Source data
######
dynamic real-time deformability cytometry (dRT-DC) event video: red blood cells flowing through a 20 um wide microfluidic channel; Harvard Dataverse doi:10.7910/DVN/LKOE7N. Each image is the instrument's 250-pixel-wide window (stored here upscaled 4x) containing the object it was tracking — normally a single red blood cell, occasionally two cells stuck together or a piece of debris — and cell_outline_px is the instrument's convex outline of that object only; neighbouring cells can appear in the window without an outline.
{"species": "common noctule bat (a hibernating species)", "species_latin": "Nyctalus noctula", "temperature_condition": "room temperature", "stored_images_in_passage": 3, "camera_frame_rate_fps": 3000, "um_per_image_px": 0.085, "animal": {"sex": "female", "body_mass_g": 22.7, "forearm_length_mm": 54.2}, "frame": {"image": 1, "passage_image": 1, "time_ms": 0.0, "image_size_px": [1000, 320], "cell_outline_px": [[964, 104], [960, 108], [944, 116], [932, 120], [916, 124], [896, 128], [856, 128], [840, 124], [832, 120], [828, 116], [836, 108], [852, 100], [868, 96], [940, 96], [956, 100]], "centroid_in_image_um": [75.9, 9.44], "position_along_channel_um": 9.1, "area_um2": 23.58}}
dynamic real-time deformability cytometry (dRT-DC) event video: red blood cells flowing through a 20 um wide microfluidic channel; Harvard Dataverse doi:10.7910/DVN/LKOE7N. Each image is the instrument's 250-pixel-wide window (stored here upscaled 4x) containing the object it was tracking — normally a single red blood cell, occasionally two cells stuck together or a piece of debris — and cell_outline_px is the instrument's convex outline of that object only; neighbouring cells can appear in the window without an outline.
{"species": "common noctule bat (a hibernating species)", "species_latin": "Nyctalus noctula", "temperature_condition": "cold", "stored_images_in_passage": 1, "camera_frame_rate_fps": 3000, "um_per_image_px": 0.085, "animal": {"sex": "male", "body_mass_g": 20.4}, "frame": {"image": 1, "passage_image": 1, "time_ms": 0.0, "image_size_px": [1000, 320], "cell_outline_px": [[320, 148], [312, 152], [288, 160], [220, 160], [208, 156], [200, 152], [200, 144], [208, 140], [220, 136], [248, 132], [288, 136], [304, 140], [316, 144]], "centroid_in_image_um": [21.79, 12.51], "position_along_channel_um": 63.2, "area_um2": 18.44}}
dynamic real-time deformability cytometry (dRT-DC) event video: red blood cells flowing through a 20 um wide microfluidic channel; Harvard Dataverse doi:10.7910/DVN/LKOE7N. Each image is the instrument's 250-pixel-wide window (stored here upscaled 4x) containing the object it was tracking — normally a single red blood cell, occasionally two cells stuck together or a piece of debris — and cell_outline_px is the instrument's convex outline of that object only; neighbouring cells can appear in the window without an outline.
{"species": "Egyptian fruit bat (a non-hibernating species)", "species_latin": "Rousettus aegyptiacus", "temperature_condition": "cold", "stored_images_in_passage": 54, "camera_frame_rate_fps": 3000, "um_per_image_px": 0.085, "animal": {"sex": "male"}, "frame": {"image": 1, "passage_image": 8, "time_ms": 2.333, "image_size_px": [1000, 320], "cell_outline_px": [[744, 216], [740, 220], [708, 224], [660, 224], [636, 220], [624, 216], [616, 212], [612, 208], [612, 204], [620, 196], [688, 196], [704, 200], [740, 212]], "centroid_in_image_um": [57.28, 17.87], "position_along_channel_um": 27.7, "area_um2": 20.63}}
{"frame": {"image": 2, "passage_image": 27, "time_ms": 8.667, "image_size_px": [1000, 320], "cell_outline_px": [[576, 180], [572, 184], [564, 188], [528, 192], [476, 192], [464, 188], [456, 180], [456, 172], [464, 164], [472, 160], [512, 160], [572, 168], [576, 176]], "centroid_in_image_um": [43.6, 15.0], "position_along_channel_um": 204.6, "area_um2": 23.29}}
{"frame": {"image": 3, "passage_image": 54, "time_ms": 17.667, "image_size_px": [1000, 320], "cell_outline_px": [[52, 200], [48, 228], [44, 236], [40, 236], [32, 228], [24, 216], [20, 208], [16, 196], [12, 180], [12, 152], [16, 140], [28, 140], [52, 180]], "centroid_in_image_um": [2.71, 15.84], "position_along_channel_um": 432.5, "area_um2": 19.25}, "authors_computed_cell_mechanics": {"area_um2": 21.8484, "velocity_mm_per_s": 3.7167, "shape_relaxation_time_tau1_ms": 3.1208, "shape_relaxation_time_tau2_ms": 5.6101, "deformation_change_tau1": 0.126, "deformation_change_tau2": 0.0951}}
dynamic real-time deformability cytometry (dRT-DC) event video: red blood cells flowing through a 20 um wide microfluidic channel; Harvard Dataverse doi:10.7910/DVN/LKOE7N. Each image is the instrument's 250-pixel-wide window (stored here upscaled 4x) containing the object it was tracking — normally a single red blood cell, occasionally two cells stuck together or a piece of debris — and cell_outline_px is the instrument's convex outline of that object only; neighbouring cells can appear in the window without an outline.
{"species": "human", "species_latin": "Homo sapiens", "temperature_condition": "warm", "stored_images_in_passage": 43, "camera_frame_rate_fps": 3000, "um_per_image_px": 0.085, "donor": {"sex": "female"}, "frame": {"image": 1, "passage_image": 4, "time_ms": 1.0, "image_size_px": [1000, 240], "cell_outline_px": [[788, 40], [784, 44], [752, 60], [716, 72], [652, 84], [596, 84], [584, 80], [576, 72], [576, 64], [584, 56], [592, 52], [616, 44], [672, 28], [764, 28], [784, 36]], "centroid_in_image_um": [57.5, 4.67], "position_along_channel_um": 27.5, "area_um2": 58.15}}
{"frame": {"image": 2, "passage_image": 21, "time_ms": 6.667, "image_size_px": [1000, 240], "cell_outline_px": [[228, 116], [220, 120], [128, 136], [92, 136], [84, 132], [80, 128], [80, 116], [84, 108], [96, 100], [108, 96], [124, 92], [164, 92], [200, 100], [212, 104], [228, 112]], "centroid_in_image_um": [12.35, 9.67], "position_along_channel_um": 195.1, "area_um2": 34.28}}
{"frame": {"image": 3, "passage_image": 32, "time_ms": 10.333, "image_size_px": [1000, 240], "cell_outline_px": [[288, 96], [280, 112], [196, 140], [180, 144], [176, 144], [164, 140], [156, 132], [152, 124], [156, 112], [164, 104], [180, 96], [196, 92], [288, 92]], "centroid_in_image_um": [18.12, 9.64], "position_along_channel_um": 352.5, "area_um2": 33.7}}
######
Repeat the listing exactly, from its first line to its last.

● Task output
dynamic real-time deformability cytometry (dRT-DC) event video: red blood cells flowing through a 20 um wide microfluidic channel; Harvard Dataverse doi:10.7910/DVN/LKOE7N. Each image is the instrument's 250-pixel-wide window (stored here upscaled 4x) containing the object it was tracking — normally a single red blood cell, occasionally two cells stuck together or a piece of debris — and cell_outline_px is the instrument's convex outline of that object only; neighbouring cells can appear in the window without an outline.
{"species": "common noctule bat (a hibernating species)", "species_latin": "Nyctalus noctula", "temperature_condition": "room temperature", "stored_images_in_passage": 3, "camera_frame_rate_fps": 3000, "um_per_image_px": 0.085, "animal": {"sex": "female", "body_mass_g": 22.7, "forearm_length_mm": 54.2}, "frame": {"image": 1, "passage_image": 1, "time_ms": 0.0, "image_size_px": [1000, 320], "cell_outline_px": [[964, 104], [960, 108], [944, 116], [932, 120], [916, 124], [896, 128], [856, 128], [840, 124], [832, 120], [828, 116], [836, 108], [852, 100], [868, 96], [940, 96], [956, 100]], "centroid_in_image_um": [75.9, 9.44], "position_along_channel_um": 9.1, "area_um2": 23.58}}
dynamic real-time deformability cytometry (dRT-DC) event video: red blood cells flowing through a 20 um wide microfluidic channel; Harvard Dataverse doi:10.7910/DVN/LKOE7N. Each image is the instrument's 250-pixel-wide window (stored here upscaled 4x) containing the object it was tracking — normally a single red blood cell, occasionally two cells stuck together or a piece of debris — and cell_outline_px is the instrument's convex outline of that object only; neighbouring cells can appear in the window without an outline.
{"species": "common noctule bat (a hibernating species)", "species_latin": "Nyctalus noctula", "temperature_condition": "cold", "stored_images_in_passage": 1, "camera_frame_rate_fps": 3000, "um_per_image_px": 0.085, "animal": {"sex": "male", "body_mass_g": 20.4}, "frame": {"image": 1, "passage_image": 1, "time_ms": 0.0, "image_size_px": [1000, 320], "cell_outline_px": [[320, 148], [312, 152], [288, 160], [220, 160], [208, 156], [200, 152], [200, 144], [208, 140], [220, 136], [248, 132], [288, 136], [304, 140], [316, 144]], "centroid_in_image_um": [21.79, 12.51], "position_along_channel_um": 63.2, "area_um2": 18.44}}
dynamic real-time deformability cytometry (dRT-DC) event video: red blood cells flowing through a 20 um wide microfluidic channel; Harvard Dataverse doi:10.7910/DVN/LKOE7N. Each image is the instrument's 250-pixel-wide window (stored here upscaled 4x) containing the object it was tracking — normally a single red blood cell, occasionally two cells stuck together or a piece of debris — and cell_outline_px is the instrument's convex outline of that object only; neighbouring cells can appear in the window without an outline.
{"species": "Egyptian fruit bat (a non-hibernating species)", "species_latin": "Rousettus aegyptiacus", "temperature_condition": "cold", "stored_images_in_passage": 54, "camera_frame_rate_fps": 3000, "um_per_image_px": 0.085, "animal": {"sex": "male"}, "frame": {"image": 1, "passage_image": 8, "time_ms": 2.333, "image_size_px": [1000, 320], "cell_outline_px": [[744, 216], [740, 220], [708, 224], [660, 224], [636, 220], [624, 216], [616, 212], [612, 208], [612, 204], [620, 196], [688, 196], [704, 200], [740, 212]], "centroid_in_image_um": [57.28, 17.87], "position_along_channel_um": 27.7, "area_um2": 20.63}}
{"frame": {"image": 2, "passage_image": 27, "time_ms": 8.667, "image_size_px": [1000, 320], "cell_outline_px": [[576, 180], [572, 184], [564, 188], [528, 192], [476, 192], [464, 188], [456, 180], [456, 172], [464, 164], [472, 160], [512, 160], [572, 168], [576, 176]], "centroid_in_image_um": [43.6, 15.0], "position_along_channel_um": 204.6, "area_um2": 23.29}}
{"frame": {"image": 3, "passage_image": 54, "time_ms": 17.667, "image_size_px": [1000, 320], "cell_outline_px": [[52, 200], [48, 228], [44, 236], [40, 236], [32, 228], [24, 216], [20, 208], [16, 196], [12, 180], [12, 152], [16, 140], [28, 140], [52, 180]], "centroid_in_image_um": [2.71, 15.84], "position_along_channel_um": 432.5, "area_um2": 19.25}, "authors_computed_cell_mechanics": {"area_um2": 21.8484, "velocity_mm_per_s": 3.7167, "shape_relaxation_time_tau1_ms": 3.1208, "shape_relaxation_time_tau2_ms": 5.6101, "deformation_change_tau1": 0.126, "deformation_change_tau2": 0.0951}}
dynamic real-time deformability cytometry (dRT-DC) event video: red blood cells flowing through a 20 um wide microfluidic channel; Harvard Dataverse doi:10.7910/DVN/LKOE7N. Each image is the instrument's 250-pixel-wide window (stored here upscaled 4x) containing the object it was tracking — normally a single red blood cell, occasionally two cells stuck together or a piece of debris — and cell_outline_px is the instrument's convex outline of that object only; neighbouring cells can appear in the window without an outline.
{"species": "human", "species_latin": "Homo sapiens", "temperature_condition": "warm", "stored_images_in_passage": 43, "camera_frame_rate_fps": 3000, "um_per_image_px": 0.085, "donor": {"sex": "female"}, "frame": {"image": 1, "passage_image": 4, "time_ms": 1.0, "image_size_px": [1000, 240], "cell_outline_px": [[788, 40], [784, 44], [752, 60], [716, 72], [652, 84], [596, 84], [584, 80], [576, 72], [576, 64], [584, 56], [592, 52], [616, 44], [672, 28], [764, 28], [784, 36]], "centroid_in_image_um": [57.5, 4.67], "position_along_channel_um": 27.5, "area_um2": 58.15}}
{"frame": {"image": 2, "passage_image": 21, "time_ms": 6.667, "image_size_px": [1000, 240], "cell_outline_px": [[228, 116], [220, 120], [128, 136], [92, 136], [84, 132], [80, 128], [80, 116], [84, 108], [96, 100], [108, 96], [124, 92], [164, 92], [200, 100], [212, 104], [228, 112]], "centroid_in_image_um": [12.35, 9.67], "position_along_channel_um": 195.1, "area_um2": 34.28}}
{"frame": {"image": 3, "passage_image": 32, "time_ms": 10.333, "image_size_px": [1000, 240], "cell_outline_px": [[288, 96], [280, 112], [196, 140], [180, 144], [176, 144], [164, 140], [156, 132], [152, 124], [156, 112], [164, 104], [180, 96], [196, 92], [288, 92]], "centroid_in_image_um": [18.12, 9.64], "position_along_channel_um": 352.5, "area_um2": 33.7}}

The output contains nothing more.